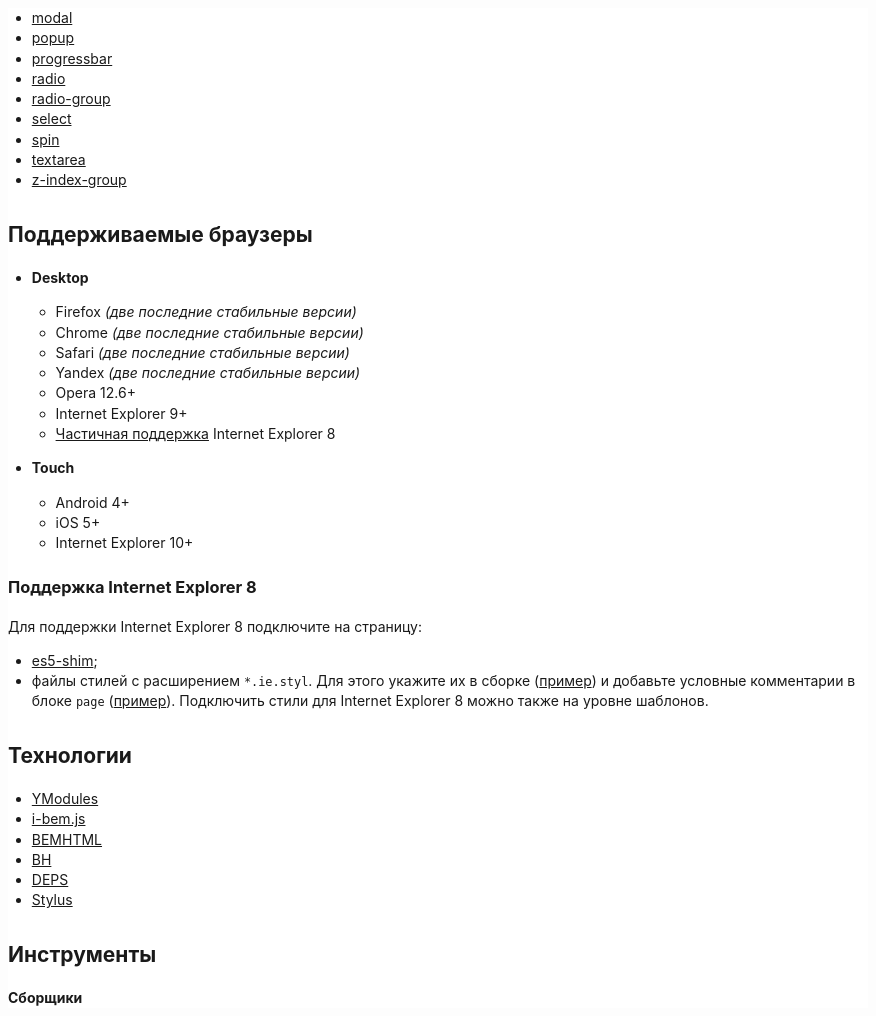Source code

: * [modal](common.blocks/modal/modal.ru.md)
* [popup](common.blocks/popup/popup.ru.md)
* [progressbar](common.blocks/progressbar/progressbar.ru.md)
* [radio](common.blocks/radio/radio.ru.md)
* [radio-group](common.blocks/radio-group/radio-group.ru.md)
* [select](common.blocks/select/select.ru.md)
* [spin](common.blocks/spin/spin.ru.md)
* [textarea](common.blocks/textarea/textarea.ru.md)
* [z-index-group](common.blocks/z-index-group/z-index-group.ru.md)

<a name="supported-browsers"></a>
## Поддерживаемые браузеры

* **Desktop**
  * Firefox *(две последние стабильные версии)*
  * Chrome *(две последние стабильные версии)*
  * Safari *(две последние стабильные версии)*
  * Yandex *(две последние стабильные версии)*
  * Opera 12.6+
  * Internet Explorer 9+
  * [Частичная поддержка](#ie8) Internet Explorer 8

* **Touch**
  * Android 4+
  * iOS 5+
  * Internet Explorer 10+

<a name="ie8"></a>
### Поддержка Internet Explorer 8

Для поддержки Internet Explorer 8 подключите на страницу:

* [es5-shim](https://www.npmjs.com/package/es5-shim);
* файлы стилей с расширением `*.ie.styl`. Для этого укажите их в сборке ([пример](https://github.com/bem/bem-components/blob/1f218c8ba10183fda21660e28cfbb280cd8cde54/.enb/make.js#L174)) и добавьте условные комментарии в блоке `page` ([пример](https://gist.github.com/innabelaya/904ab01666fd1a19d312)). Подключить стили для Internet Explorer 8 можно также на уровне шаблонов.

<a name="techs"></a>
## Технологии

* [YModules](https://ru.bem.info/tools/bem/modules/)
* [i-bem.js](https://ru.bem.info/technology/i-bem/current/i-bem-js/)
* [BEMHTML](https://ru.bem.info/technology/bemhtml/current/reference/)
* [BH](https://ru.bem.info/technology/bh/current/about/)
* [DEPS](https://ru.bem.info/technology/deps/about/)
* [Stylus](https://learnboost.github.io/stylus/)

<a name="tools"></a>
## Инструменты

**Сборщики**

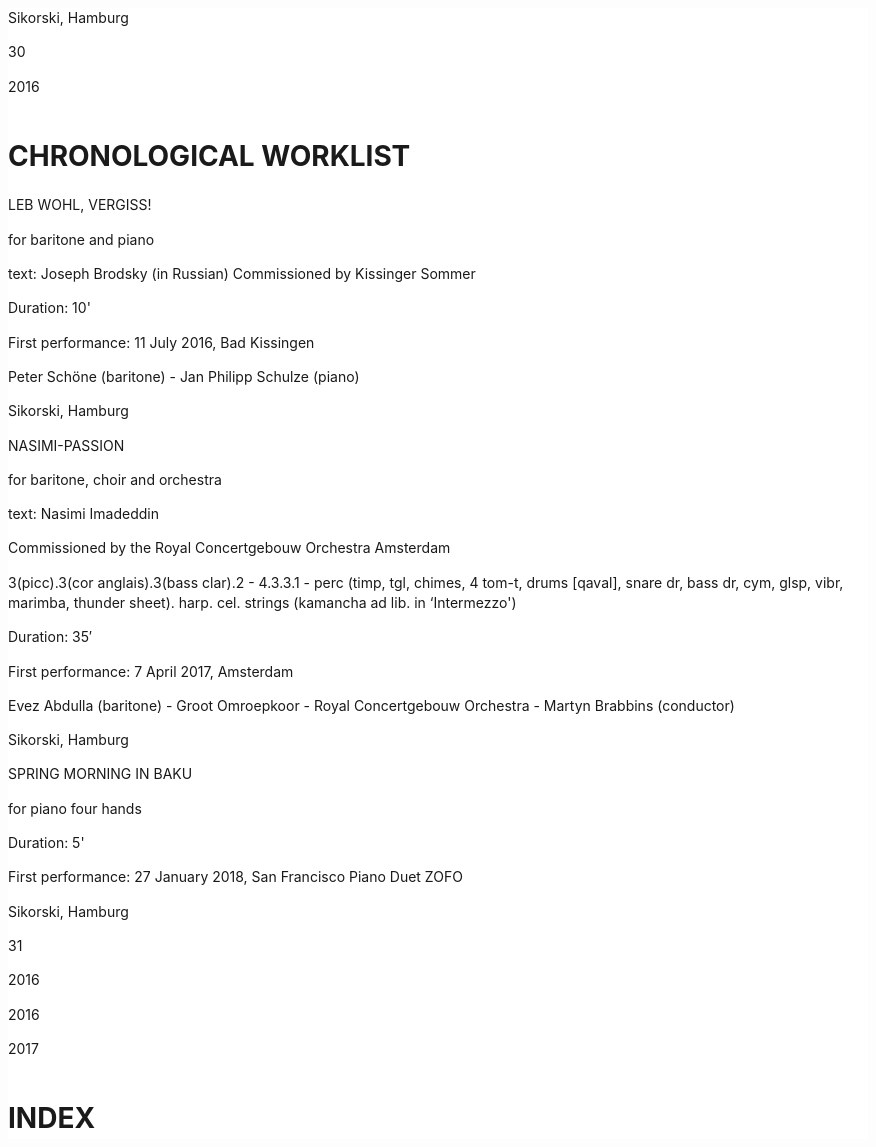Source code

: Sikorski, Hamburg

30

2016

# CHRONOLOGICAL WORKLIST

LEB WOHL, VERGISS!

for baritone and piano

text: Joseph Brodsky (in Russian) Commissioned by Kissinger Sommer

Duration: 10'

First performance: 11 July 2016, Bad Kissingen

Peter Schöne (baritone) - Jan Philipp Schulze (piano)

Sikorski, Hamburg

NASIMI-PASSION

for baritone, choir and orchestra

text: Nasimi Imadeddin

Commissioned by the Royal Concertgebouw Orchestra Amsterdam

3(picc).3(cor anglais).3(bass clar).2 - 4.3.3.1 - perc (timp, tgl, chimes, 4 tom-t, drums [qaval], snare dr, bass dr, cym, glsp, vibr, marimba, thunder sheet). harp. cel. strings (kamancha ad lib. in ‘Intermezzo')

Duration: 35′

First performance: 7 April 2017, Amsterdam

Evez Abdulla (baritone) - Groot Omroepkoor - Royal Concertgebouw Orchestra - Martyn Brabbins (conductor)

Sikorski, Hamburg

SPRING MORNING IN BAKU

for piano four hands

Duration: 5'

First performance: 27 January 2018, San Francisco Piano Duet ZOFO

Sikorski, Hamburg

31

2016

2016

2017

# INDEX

**Task description**: Count the lines of the records that contain the word "baritone", with case counting. Reply with the number only.

**Answer box**: 4